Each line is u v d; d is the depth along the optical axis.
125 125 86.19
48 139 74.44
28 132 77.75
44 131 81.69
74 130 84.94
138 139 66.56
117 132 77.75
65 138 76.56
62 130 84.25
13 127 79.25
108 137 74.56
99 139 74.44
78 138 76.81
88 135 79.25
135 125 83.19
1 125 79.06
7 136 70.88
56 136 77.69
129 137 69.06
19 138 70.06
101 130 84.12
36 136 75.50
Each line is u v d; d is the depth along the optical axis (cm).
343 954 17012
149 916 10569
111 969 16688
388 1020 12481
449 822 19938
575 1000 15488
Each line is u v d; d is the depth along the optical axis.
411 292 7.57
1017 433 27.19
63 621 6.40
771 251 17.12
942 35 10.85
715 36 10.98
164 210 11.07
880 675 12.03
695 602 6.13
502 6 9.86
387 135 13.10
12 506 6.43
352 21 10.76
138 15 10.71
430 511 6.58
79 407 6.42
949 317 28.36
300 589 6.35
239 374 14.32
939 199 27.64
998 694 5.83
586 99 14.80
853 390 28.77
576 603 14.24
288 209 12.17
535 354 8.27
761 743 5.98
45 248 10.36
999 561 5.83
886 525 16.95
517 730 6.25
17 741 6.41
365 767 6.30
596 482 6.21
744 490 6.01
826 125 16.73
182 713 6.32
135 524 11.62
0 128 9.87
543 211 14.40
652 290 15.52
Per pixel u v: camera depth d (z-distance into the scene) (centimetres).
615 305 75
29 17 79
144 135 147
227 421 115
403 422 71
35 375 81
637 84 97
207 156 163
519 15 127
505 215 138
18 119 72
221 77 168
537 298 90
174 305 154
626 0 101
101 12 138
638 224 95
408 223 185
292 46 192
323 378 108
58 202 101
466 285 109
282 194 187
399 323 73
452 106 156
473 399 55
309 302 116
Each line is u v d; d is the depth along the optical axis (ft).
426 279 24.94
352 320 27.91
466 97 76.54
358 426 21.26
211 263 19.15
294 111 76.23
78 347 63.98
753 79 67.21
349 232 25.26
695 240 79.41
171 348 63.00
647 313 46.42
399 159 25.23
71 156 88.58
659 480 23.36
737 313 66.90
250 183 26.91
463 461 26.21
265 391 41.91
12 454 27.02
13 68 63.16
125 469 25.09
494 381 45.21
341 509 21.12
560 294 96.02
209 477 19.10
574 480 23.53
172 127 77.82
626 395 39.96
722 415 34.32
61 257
* * *
Nothing but the lines from the one holding "309 302 116" through the end of the listing above should appear, each exactly as given.

#### [YOUR SOLUTION]
309 302 116
Each line is u v d; d is the depth along the optical axis (ft).
426 279 24.94
352 320 27.91
466 97 76.54
358 426 21.26
211 263 19.15
294 111 76.23
78 347 63.98
753 79 67.21
349 232 25.26
695 240 79.41
171 348 63.00
647 313 46.42
399 159 25.23
71 156 88.58
659 480 23.36
737 313 66.90
250 183 26.91
463 461 26.21
265 391 41.91
12 454 27.02
13 68 63.16
125 469 25.09
494 381 45.21
341 509 21.12
560 294 96.02
209 477 19.10
574 480 23.53
172 127 77.82
626 395 39.96
722 415 34.32
61 257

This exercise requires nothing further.